** About this task **
Only the text belongs in the answer: every line of the records below, transcribed exactly.

START Source records

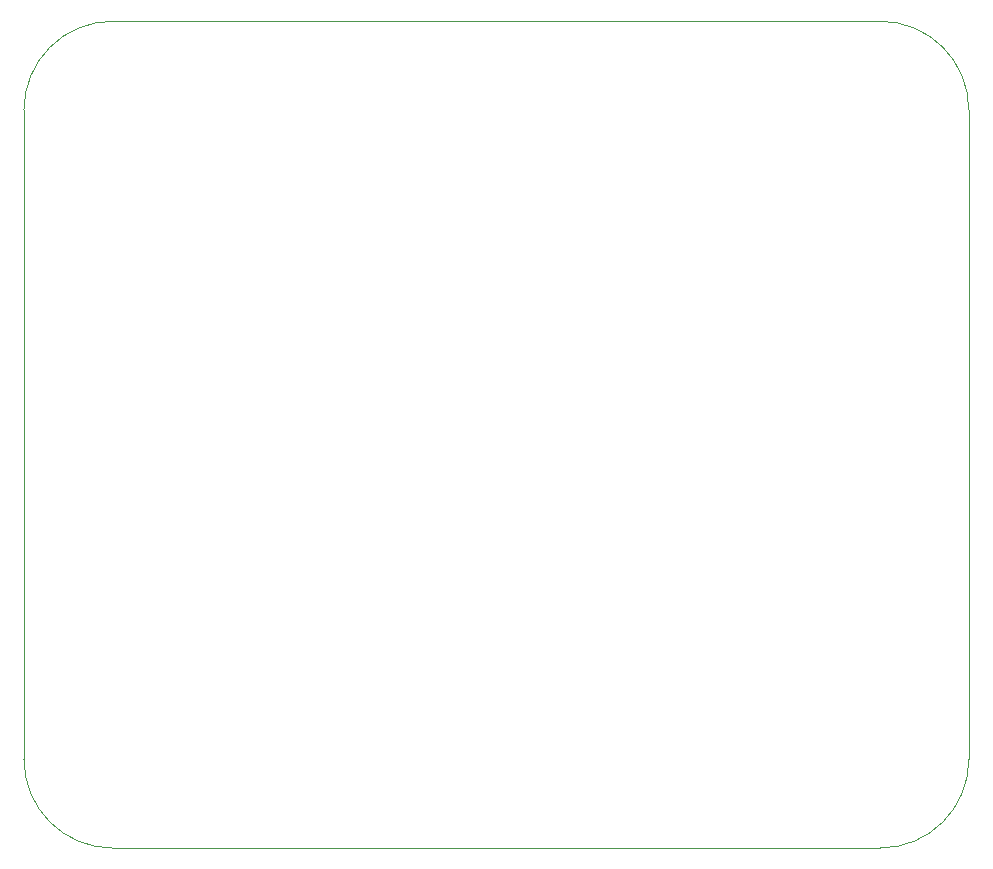
<source format=gbr>
%TF.GenerationSoftware,KiCad,Pcbnew,5.1.8-4.fc33*%
%TF.CreationDate,2020-12-20T17:27:52+03:00*%
%TF.ProjectId,2232,32323332-2e6b-4696-9361-645f70636258,rev?*%
%TF.SameCoordinates,Original*%
%TF.FileFunction,Profile,NP*%
%FSLAX46Y46*%
G04 Gerber Fmt 4.6, Leading zero omitted, Abs format (unit mm)*
G04 Created by KiCad (PCBNEW 5.1.8-4.fc33) date 2020-12-20 17:27:52*
%MOMM*%
%LPD*%
G01*
G04 APERTURE LIST*
%TA.AperFunction,Profile*%
%ADD10C,0.050000*%
%TD*%
G04 APERTURE END LIST*
D10*
X132500000Y-135000000D02*
X67500000Y-135000000D01*
X67500000Y-65000000D02*
X132500000Y-65000000D01*
X132500000Y-65000000D02*
G75*
G02*
X140000000Y-72500000I0J-7500000D01*
G01*
X140000000Y-127500000D02*
G75*
G02*
X132500000Y-135000000I-7500000J0D01*
G01*
X67500000Y-135000000D02*
G75*
G02*
X60000000Y-127500000I0J7500000D01*
G01*
X60000000Y-72500000D02*
G75*
G02*
X67500000Y-65000000I7500000J0D01*
G01*
X140000000Y-127500000D02*
X140000000Y-72500000D01*
X60000000Y-72500000D02*
X60000000Y-127500000D01*
M02*

</source>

END Source records

** Output for this task **
<source format=gbr>
%TF.GenerationSoftware,KiCad,Pcbnew,5.1.8-4.fc33*%
%TF.CreationDate,2020-12-20T17:27:52+03:00*%
%TF.ProjectId,2232,32323332-2e6b-4696-9361-645f70636258,rev?*%
%TF.SameCoordinates,Original*%
%TF.FileFunction,Profile,NP*%
%FSLAX46Y46*%
G04 Gerber Fmt 4.6, Leading zero omitted, Abs format (unit mm)*
G04 Created by KiCad (PCBNEW 5.1.8-4.fc33) date 2020-12-20 17:27:52*
%MOMM*%
%LPD*%
G01*
G04 APERTURE LIST*
%TA.AperFunction,Profile*%
%ADD10C,0.050000*%
%TD*%
G04 APERTURE END LIST*
D10*
X132500000Y-135000000D02*
X67500000Y-135000000D01*
X67500000Y-65000000D02*
X132500000Y-65000000D01*
X132500000Y-65000000D02*
G75*
G02*
X140000000Y-72500000I0J-7500000D01*
G01*
X140000000Y-127500000D02*
G75*
G02*
X132500000Y-135000000I-7500000J0D01*
G01*
X67500000Y-135000000D02*
G75*
G02*
X60000000Y-127500000I0J7500000D01*
G01*
X60000000Y-72500000D02*
G75*
G02*
X67500000Y-65000000I7500000J0D01*
G01*
X140000000Y-127500000D02*
X140000000Y-72500000D01*
X60000000Y-72500000D02*
X60000000Y-127500000D01*
M02*

</source>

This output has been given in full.